About Deduplication in Interfolio Web Profiles
Records should appear only once in search results on the university website, whether at the university level, department level, or elsewhere. However, duplicate records may still occur for a variety of reasons, including but not limited to:
- A user enters the record more than once in FAR.
- A user collaborates with coauthors from the same institution.
Our technology performs several jobs to prevent duplicate records from showing on the web profile.
This article explains how those rules work so you can better understand why a record may have been deduplicated (and therefore does not appear), or why a record was not deduplicated (and may appear to be a duplicate on the site).
Deduplication Rules: Identifying and Removing Same Content
- Deduplication checks occur within scholarship type (ex: we compare conference proceedings to conference proceedings, not conference proceedings to journal articles). Given that scholars often present their work before publication, when those two activities have the same titles, this will appear to be duplicated, but are actually separate activities.
- DOI Check: Records with the same Digital Object Identifier (DOI) are deduplicated if there is also an 80% match on Title.

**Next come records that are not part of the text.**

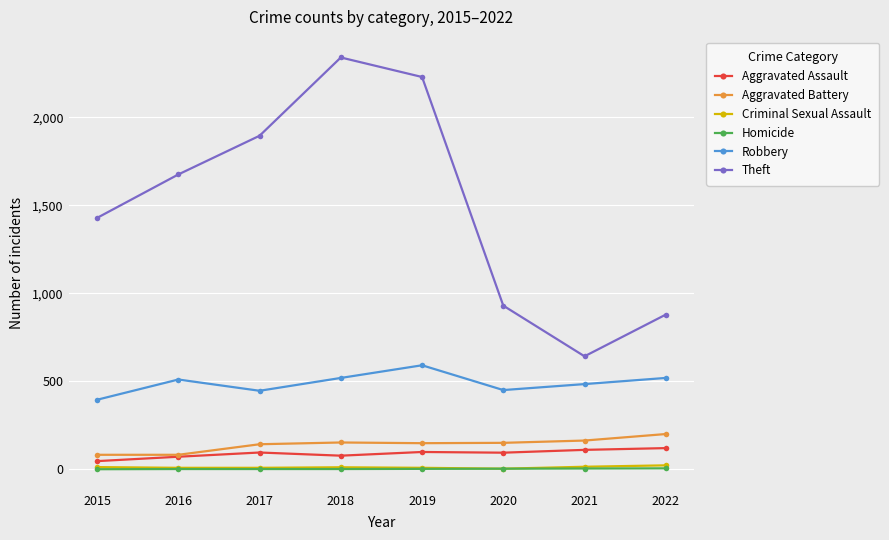

What is the value of the Theft point at the 2nd from the left?

1676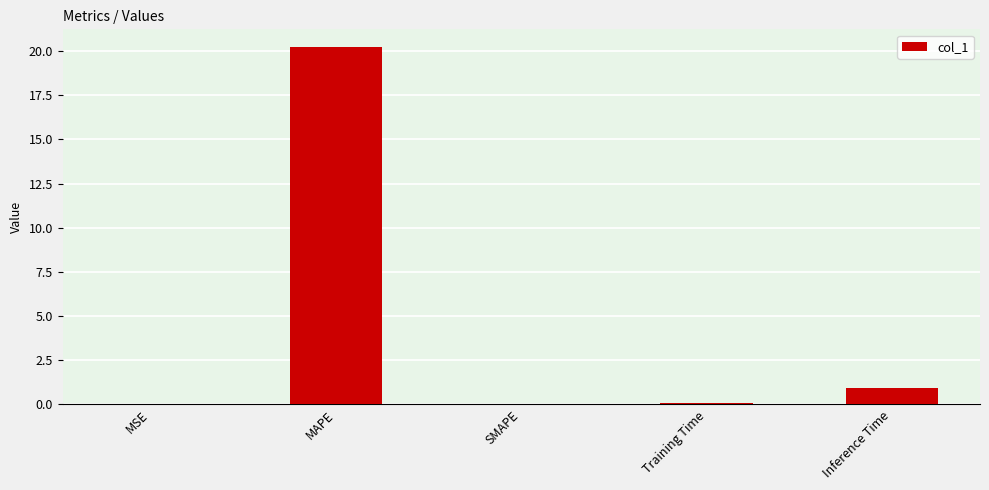

What is the difference between the values at Inference Time and MAPE?

19.3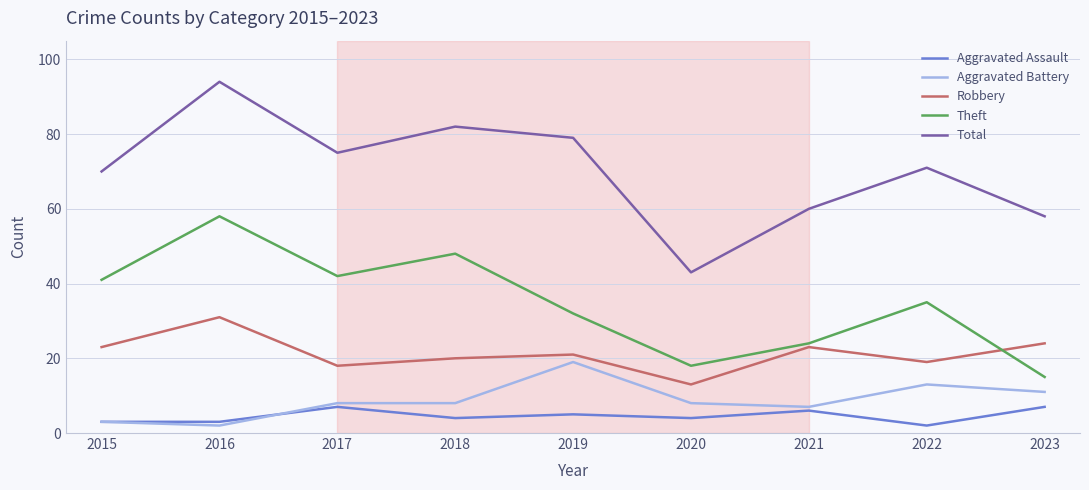

Where is the first local maximum for Robbery?

2016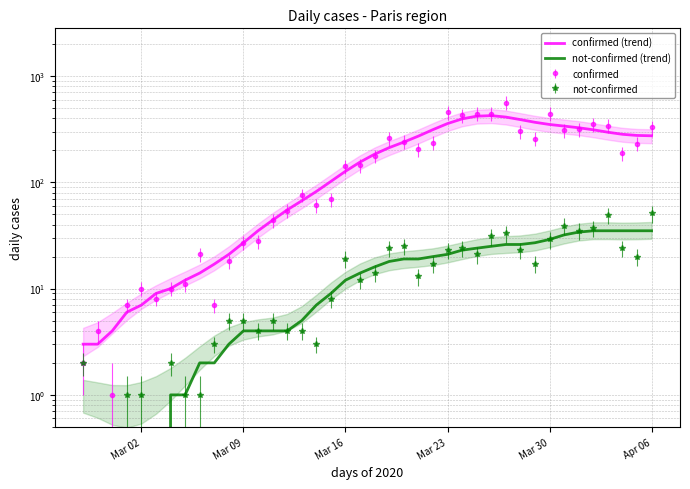

What is the spread (max minus min) of values at Mar 09?

23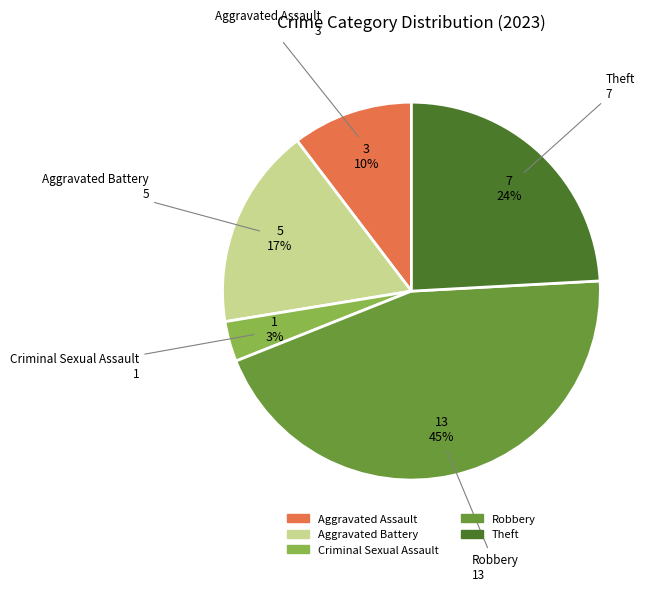

To the nearest percent, what is the average slice percentage?

20%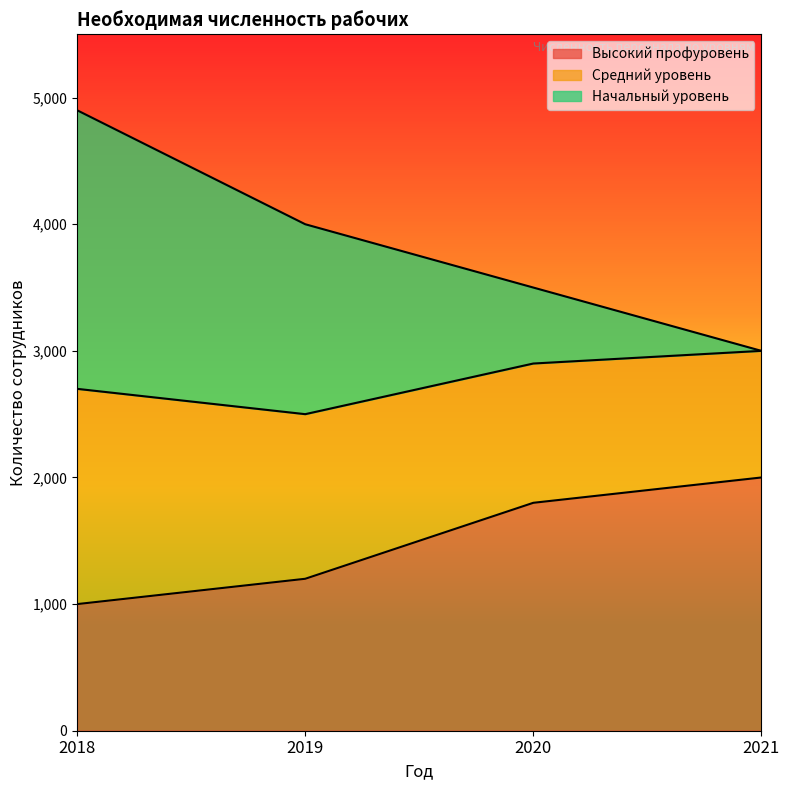

The Высокий профуровень series shows 1000 at 2018. True or false?

True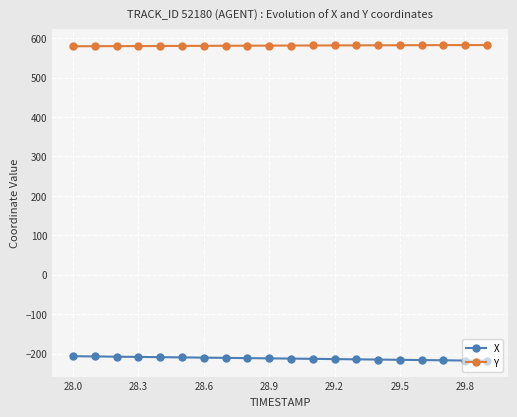

What is the maximum value for X?

-206.8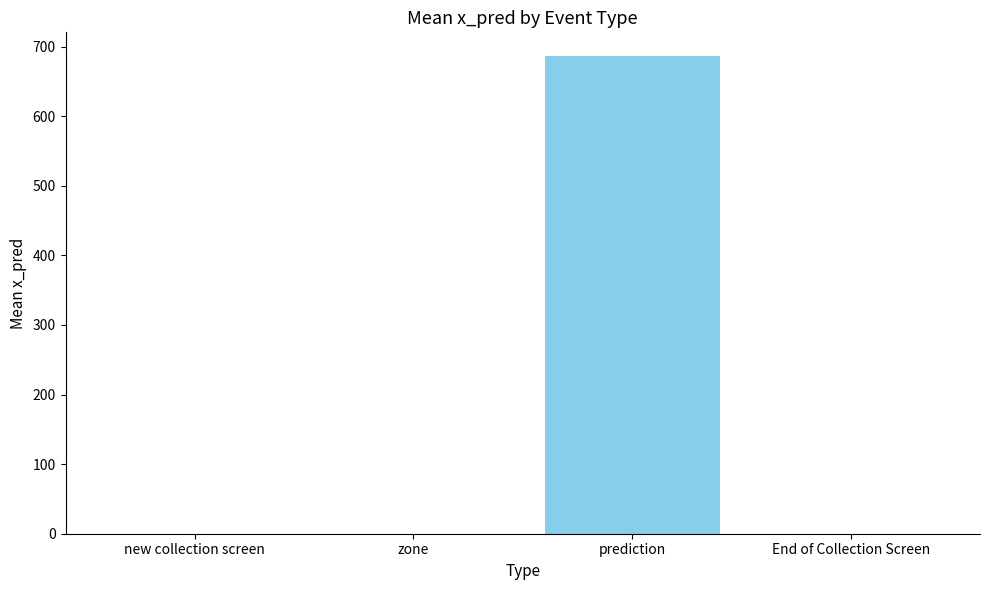

Is it true that the value at prediction is 1201.8?

False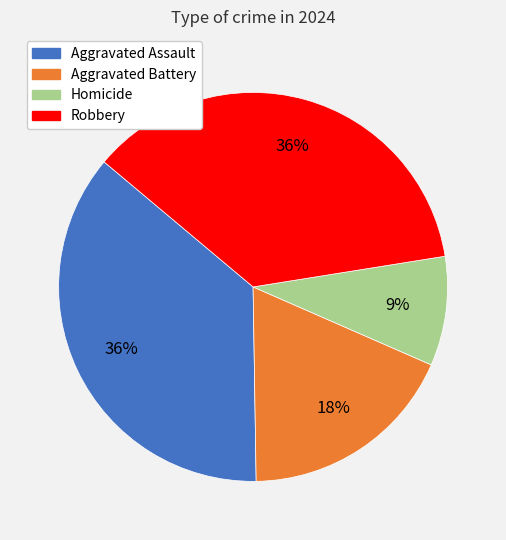

What percentage is the Aggravated Battery slice, to the nearest percent?

18%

- When records do not match on DOI, we compare several fields. All the following must be true for a record to be identified as a duplicate. Publication B must match publication A on:
- Title and subtitle (80% similarity)
- Number of pages
- Persons
- Publication date (within a 1-year difference)
- Pages
- ISBN
- Host publication title (e.g., journal title)
Merge Different Variants of the Same Scholarship
In the case of institutional co-authorship (#2 at the top of this article), when scholars use FAR to denote their coauthors who are faculty members at their current institution, every coauthor/FAR user on the record has their own version of that scholarship activity in FAR. This could result in at least 3 problems:
- Inconsistency in representation of the same scholarship activity across coauthor profile pages.

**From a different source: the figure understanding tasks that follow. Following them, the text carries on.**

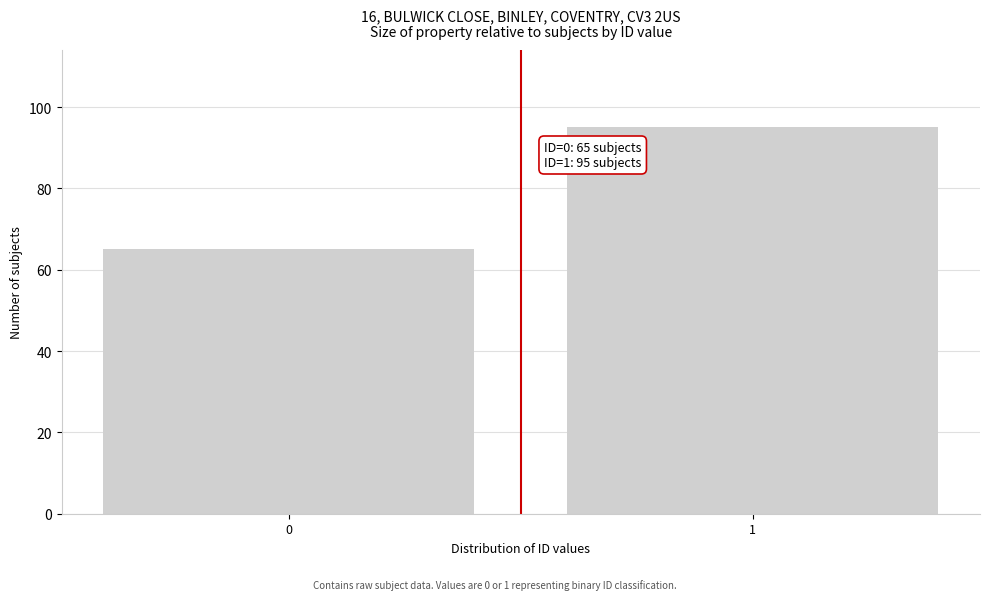

Reading left to right, list all the values displayed in this chart.

0=65	1=95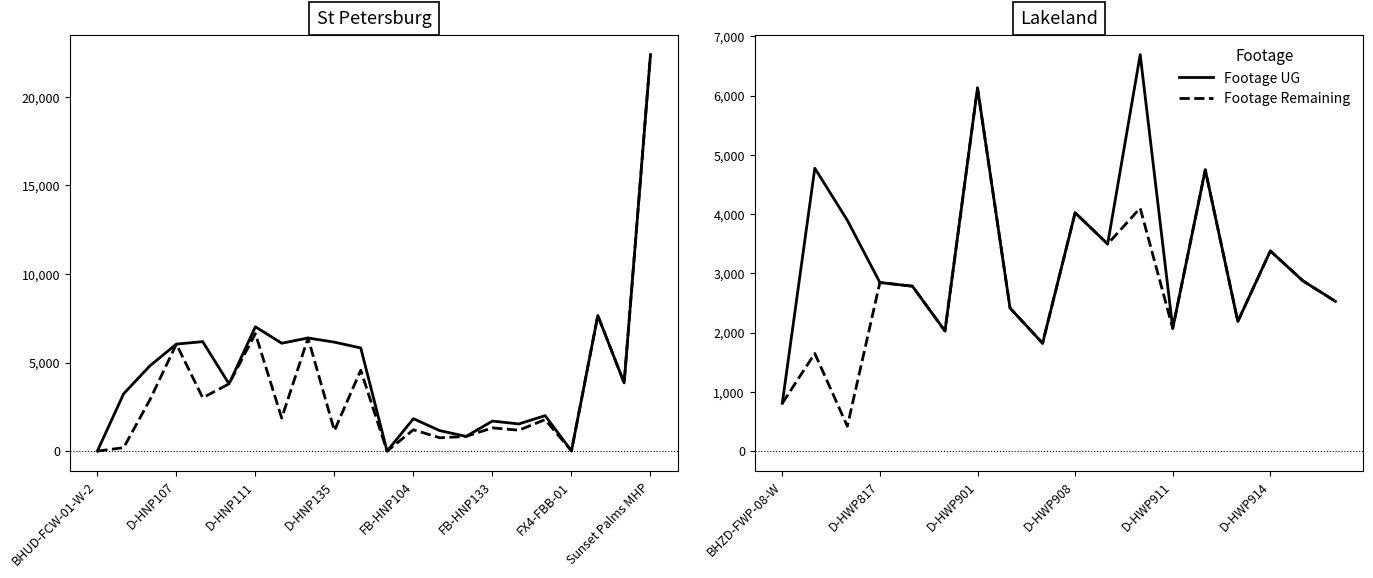

True or false: Footage Remaining and Footage UG intersect in this chart.

False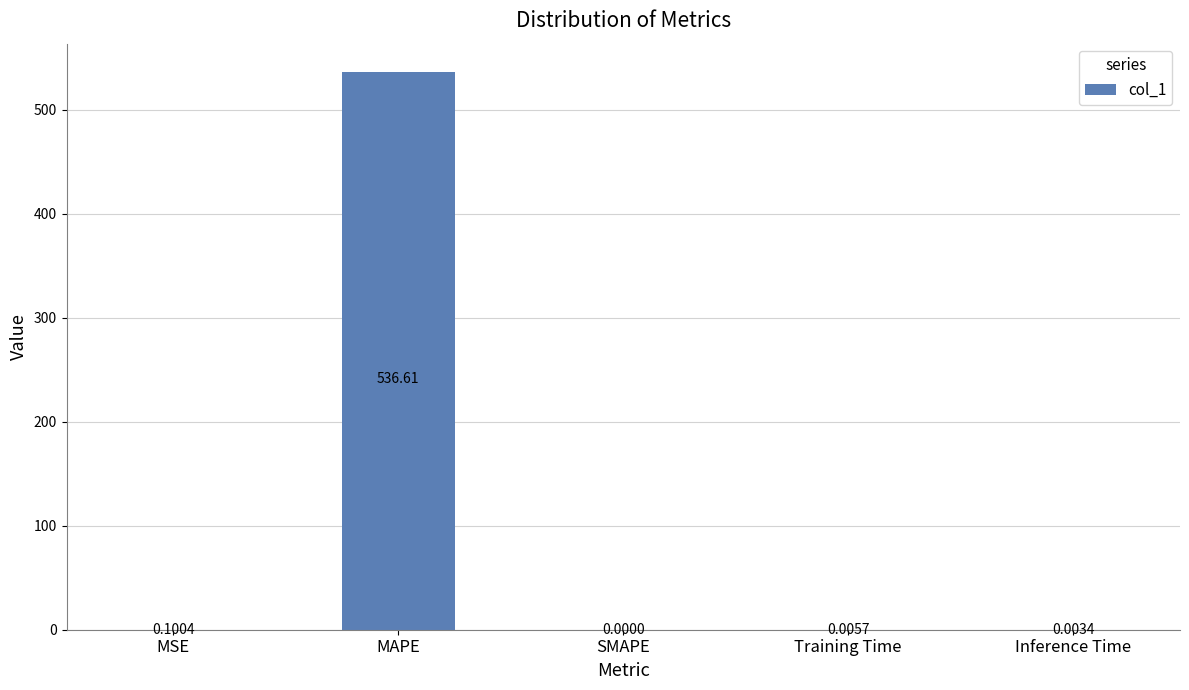

What is the change in value from MSE to Training Time?

-0.1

- Unit and institutional activity counts being artificially inflated by counting all the versions as unique scholarship activities.
- Search results being less useful given they will also show duplicates.

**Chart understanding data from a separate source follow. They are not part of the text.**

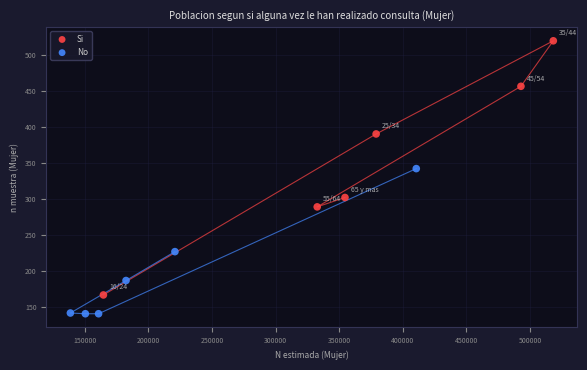

Which series reaches the maximum Y coordinate?

Si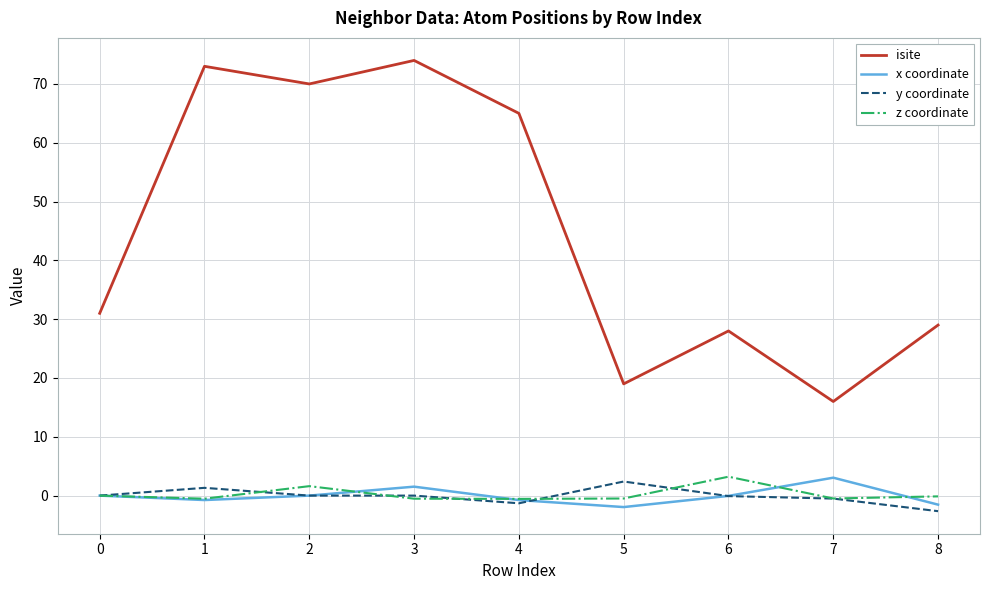

At which category does y coordinate reach its first local peak?

1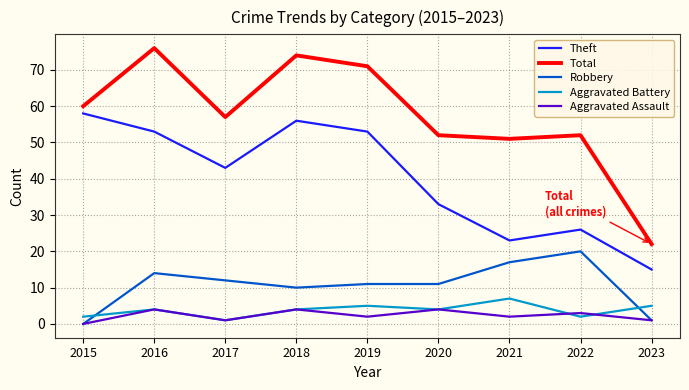

Which series has the largest range (max minus min)?

Total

We aim to prevent these problems by merging the records. Our merging process includes the following steps:
- Of identified duplicate candidates, the most complete record received by the web profile from FAR is identified as the basis for what is going to show on the web profile. "Most complete' is defined as the record with the largest number of non-blank fields.
- In the event that the most complete record (the ‘target’ record) is missing a field, the field is chosen from an identified duplicate (by majority, or in the event of a tie, at random).
The merging process is conducted daily to allow all user changes within that timeframe to be considered in the next day's duplicate identification and record merging. For data types not covered by Scopus (see below, “Book, Chapter, Journal Article, and Conference Proceedings”), faculty members are encouraged to align with internal co-authors to ensure that the record is displayed as desired.
Book, Book Chapter, Journal Article, and Conference Proceedings
If a record in FAR is identified as existing in Scopus, the Web Profile will display the Scopus record regardless of what is in FAR. If a discrepancy exists between what is displayed and what is expected, faculty are encouraged to contact the publisher to make the necessary changes.
Visibility: “Publicly Display” and Scholarship Data
If any of the identified internal authors marks a record to “Publicly Display” = No, it will be hidden from the Web Profile.
Enrichment: Fetch from outside of FAR to add metadata to the record
After deduplication and merge processes, we attempt to match all records sent to the web profile to records in Scopus to enrich them with key metadata. This process can take up to a week.